Crate rao

Source
Expand description

§rao

rao - Adaptive Optics tools in Rust - is a set of fast and robust adaptive optics utilities. The current scope of rao is for the calculation of large matrices in AO, used in the configuration of real-time adaptive optics, control. Specifically, we aim to provide fast, scalable, and reliable APIs for generating:

  • rao::IMat - the interaction matrix between measurements and actuators,
  • rao::CovMat - the covariance matrix between measurements.

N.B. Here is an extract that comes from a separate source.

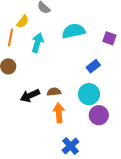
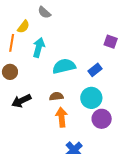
cyan semicircle: (74, 31) -> (64, 66), moved
black arrow: (30, 96) -> (21, 101), moved

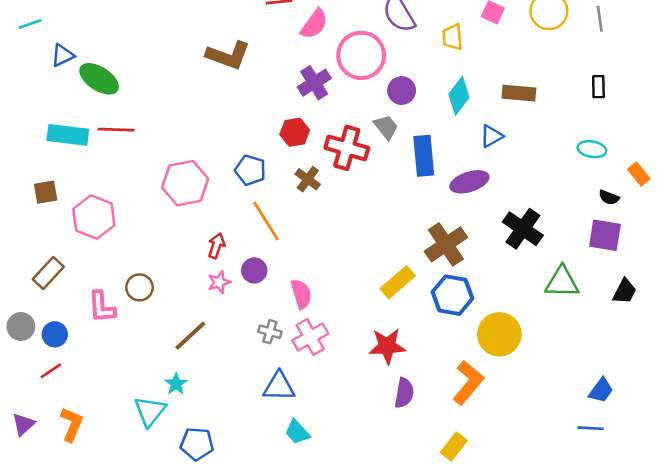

These two matrices are typically the largest computational burden in the configuration of real-time control (RTC) for AO, and also the most performance-sensitive parts of the RTC.

§Examples

Building an interaction matrix for a square-grid DM and a square-grid SH-WFS:

use crate::rao::Matrix;
const N_SUBX: i32 = 8;  // 8 x 8 subapertures
const PITCH: f64 = 0.2;  // 0.2 metres gap between actuators
const COUPLING: f64 = 0.5;  // actuator cross-coupling
 
// build list of measurements
let mut measurements = vec![];
for i in 0..N_SUBX {
    for j in 0..N_SUBX {
        let x0 = ((j-N_SUBX/2) as f64 + 0.5)*PITCH;
        let y0 = ((i-N_SUBX/2) as f64 + 0.5)*PITCH;
        let xz = 0.0;  // angular x-component (radians)
        let yz = 0.0;  // angular y-compenent (radians)
        // define the optical axis of subaperture
        let line = rao::Line::new(x0,xz,y0,yz);
        // slope-style measurement
        // x-slope
        measurements.push(rao::Measurement::SlopeTwoEdge{
            central_line: line.clone(),
            edge_separation: PITCH,
            edge_length: PITCH,
            npoints: 5,
            gradient_axis: rao::Vec2D::x_unit(),
            altitude: f64::INFINITY,
        });
        // y-slope
        measurements.push(rao::Measurement::SlopeTwoEdge{
            central_line: line.clone(),
            edge_separation: PITCH,
            edge_length: PITCH,
            npoints: 5,
            gradient_axis: rao::Vec2D::y_unit(),
            altitude: f64::INFINITY,
        });
    }
}
 
// build list of actuators
let mut actuators = vec![];
for i in 0..(N_SUBX+1) {
    for j in 0..(N_SUBX+1) {
        let x = ((j-N_SUBX/2) as f64)*PITCH;
        let y = ((i-N_SUBX/2) as f64)*PITCH;
        actuators.push(
            // Gaussian influence functions
            rao::Actuator::Gaussian{
                // std defined by coupling and pitch
                sigma: rao::coupling_to_sigma(COUPLING, PITCH),
                // position of actuator in 3D (z=altitude)
                position: rao::Vec3D::new(x, y, 0.0),
            }
        );
    }
}
 
// instanciate imat from (actu,meas)
let imat = rao::IMat::new(&measurements, &actuators);
// serialise imat for saving
let data: Vec<f64> = imat.flattened_array();

Re-exports§

pub use utils::coupling_to_sigma;

Modules§

utils
Convenience functions and utilities for rao.

Structs§

CovMat
Generalised covariance matrix between two Samplers.
IMat
Generalised interaction matrix between Sampler and Sampleable.
Line
Line that propagates along the optical axis.
Pupil
Vec2D
2D geometric vector, associated with transverse plane of optical path.
Vec3D
3D geometric vector, associated with both transverse (x,y) and propagation (z) dimensions.
VonKarmanLayer
Simple covariance model, this might be refactored into an enum of models.

Enums§

Actuator
Common Sampleables in Adaptive Optics.
Measurement
Common Samplers in Adaptive Optics

Traits§

CoSampleable
Trait to enable a type to be cosampled by a pair of Samplers
Matrix
Convenience trait to standardise interactions with “matrix-like” objects.
Sampleable
Trait to enable a type to be sampled by a Sampler.
Sampler
Any type that implements Sampler can be used to sample a Sampleable object or to cosample a CoSampleable object.